然后,我这个从永恒的静寂中出来,似乎又在向那里走去的人,起床了,像通常度日那样度过这一天。读读书、溜达溜达、发发牢骚、做做运动;而后正点入座,受用那煮好了的、有规律地出现在桌上的三餐。
The Afternoon Post
The village Post Office, with its clock and letter-box, its postmistress lost in the heartless seductions of the Aristocracy and tales of coroneted woe, and the sallow-faced grocer watching from his window opposite, is the scene of a daily crisis in my life, when every afternoon I walk there: through the country lanes and ask that well-read young lady for my letters. I always expect good news and cheques; and then, of course, there is the magical Fortune which is coming, and word of it may reach me any day. What it is, this strange Felicity, or whence it shall arrive, I have no notion; but I hurry down in the morning to find the news on the breakfast table, open telegrams in delighted panic, and cry ‘Here it comes!’ when in the night-silence I hear wheels approaching along the road. So, happy in the hope of Happiness, and not greatly concerned with any other interest or ambition, I live on in my quiet, ordered house; and so I shall live perhaps until the end. Is it merely the last great summons and revelation for which I am waiting?
午后邮件
村里的邮局,摆着时钟和信箱,有女局长埋头于贵族的偷香窃玉和王室的伤心故事,有那个脸色灰黄的杂货店老板从路对面玻璃窗望过来,在这里我每天都会经历生活中一个揪心的时刻—每天下午我穿过乡村小巷走来,问那位书读得很多的少妇有没有我的信。我总是期盼着好消息和支票;接着,当然了,是那正在到来的命中奇迹,谁知哪一天就有话传来了呢。到底是什么,这奇妙的好运气,会从何处降临呢?我一无所知。但我清晨会匆匆赶来找早餐桌上的新闻,又喜又怕地打开电报,夜深人静时听到路上过来的车轮声便大叫“来了!”。就这样,怀着幸福的希望幸福着,其他任何兴趣和志向都不大放心上,我在我宁静整洁的房子里过着日子;也许会这样终老。是不是就为了那最后的伟大召唤和启示我在等待着?
The Busy Bees
Sitting for hours idle in the shade of an apple tree, near the garden-hives, and under the aerial thoroughfares of those honey-merchants, —sometimes when the noonday heat is loud with their minute industry, or when they fall in crowds out of the late sun to their night-long labours, —I have sought instruction from the Bees, and tried to appropriate to myself the old industrious lesson.

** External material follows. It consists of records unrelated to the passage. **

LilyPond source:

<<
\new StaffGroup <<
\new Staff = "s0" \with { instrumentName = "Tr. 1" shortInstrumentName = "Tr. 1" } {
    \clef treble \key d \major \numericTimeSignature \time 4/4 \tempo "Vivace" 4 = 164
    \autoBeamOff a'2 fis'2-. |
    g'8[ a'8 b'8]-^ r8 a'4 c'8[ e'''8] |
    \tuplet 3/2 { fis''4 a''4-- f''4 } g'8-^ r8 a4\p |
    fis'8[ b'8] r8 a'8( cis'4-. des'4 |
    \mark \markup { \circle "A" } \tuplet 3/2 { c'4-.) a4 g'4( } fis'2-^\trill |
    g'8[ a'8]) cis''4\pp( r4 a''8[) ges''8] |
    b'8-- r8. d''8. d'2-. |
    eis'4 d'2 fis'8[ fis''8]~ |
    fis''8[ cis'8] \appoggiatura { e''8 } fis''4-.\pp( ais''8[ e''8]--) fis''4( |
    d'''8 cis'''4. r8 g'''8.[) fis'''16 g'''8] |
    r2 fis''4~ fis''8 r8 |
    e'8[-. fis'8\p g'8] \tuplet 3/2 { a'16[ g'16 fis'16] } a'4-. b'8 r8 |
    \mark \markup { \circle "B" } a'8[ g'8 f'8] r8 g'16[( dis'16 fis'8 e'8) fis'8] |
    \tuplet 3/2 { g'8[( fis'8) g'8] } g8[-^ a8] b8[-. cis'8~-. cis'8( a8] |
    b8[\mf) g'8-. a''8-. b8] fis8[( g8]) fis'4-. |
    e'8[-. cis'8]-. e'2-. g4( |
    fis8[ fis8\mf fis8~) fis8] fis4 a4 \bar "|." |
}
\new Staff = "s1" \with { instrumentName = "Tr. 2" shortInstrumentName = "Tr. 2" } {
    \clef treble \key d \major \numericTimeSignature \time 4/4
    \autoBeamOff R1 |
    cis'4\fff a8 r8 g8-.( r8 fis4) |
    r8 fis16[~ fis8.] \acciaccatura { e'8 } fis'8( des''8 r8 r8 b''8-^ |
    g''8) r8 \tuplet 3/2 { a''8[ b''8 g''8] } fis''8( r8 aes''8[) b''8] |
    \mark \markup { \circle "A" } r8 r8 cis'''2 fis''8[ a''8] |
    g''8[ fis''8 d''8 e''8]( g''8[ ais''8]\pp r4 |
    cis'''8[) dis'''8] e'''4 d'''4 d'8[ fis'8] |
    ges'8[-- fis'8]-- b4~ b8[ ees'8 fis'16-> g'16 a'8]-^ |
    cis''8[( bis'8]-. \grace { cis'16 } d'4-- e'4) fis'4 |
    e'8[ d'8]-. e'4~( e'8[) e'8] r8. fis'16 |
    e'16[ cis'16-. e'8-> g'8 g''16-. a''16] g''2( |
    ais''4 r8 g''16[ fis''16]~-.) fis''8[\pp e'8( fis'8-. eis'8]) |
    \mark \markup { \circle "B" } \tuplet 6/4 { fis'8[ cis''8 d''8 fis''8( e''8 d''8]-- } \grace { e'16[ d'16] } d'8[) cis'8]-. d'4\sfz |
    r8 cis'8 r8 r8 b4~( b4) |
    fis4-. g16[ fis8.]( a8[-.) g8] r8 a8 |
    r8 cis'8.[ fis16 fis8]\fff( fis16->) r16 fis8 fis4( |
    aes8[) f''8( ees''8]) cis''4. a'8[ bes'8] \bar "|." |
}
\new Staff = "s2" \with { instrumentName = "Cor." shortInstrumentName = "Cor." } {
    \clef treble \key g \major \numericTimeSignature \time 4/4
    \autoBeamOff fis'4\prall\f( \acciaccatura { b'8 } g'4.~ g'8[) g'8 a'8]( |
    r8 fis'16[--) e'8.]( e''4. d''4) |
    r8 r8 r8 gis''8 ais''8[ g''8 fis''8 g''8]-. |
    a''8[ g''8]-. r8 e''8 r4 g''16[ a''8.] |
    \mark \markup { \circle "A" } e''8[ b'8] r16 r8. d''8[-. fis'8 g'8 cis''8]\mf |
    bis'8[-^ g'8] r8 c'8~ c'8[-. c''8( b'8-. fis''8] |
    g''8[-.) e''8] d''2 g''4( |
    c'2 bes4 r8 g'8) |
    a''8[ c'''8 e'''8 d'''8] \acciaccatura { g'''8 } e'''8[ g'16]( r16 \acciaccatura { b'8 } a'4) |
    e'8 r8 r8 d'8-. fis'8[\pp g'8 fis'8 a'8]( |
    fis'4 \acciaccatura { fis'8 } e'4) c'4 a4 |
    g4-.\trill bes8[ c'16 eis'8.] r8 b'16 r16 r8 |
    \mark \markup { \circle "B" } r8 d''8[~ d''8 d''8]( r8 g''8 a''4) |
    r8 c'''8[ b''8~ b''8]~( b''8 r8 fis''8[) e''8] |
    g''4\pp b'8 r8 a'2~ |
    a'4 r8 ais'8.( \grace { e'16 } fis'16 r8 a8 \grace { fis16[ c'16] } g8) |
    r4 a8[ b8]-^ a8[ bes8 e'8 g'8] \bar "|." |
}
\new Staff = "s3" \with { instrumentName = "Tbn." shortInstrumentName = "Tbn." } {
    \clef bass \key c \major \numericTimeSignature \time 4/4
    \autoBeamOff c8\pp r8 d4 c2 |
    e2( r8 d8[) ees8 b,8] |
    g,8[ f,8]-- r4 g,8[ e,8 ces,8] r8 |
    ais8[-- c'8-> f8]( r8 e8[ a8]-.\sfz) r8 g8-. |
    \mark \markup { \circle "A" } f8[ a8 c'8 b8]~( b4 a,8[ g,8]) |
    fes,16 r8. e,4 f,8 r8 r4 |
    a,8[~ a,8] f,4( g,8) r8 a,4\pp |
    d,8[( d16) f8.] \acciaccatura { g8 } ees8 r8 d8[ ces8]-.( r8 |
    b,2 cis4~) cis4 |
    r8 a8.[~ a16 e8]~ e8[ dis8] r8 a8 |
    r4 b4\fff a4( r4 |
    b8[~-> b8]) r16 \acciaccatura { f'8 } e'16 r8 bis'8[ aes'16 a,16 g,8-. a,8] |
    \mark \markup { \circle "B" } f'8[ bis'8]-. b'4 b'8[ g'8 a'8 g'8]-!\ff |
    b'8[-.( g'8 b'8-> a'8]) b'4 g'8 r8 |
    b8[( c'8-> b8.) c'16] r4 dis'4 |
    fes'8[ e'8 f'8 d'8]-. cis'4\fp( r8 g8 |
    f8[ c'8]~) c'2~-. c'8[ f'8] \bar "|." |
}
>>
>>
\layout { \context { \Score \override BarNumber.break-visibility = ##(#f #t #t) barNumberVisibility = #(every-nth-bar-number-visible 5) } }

And yet, hang it all, who by rights should be the teacher and who the learners? For those peevish, over-toiled, utilitarian insects, was there no lesson to be derived from the spectacle of Me? Gazing out at me with myriad eyes, from their joyless factories, might they not learn at last—could I not finally teach them—a wiser and more generous-hearted way to improve the shining hours?
蜜蜂营营
几个小时地闲坐在一棵苹果树的绿荫下,不远处是园里的蜂房,头顶上是那些贩蜜者来回的空中大道—有时,当正午的热气里营营响着它们那纤毫不漏的勤勉,或者当它们成群从暮色中降落开始彻夜的劳作—我便向蜜蜂们讨教,努力要把那古老的勤奋功课学过来。
且慢,谁天生就该当老师,谁天生又该当学生?那些个脾气乖张、操劳过度、营营役役的昆虫,难道我的做派就没有它们可学之处?从它们那没有欢乐的工厂里,拿无数的复眼瞪着我,难道它们不可能最终学会—难道我不能最终教给它们—一种更具智慧、更见豪爽的处世之道,让阳光灿烂的时辰更加美好?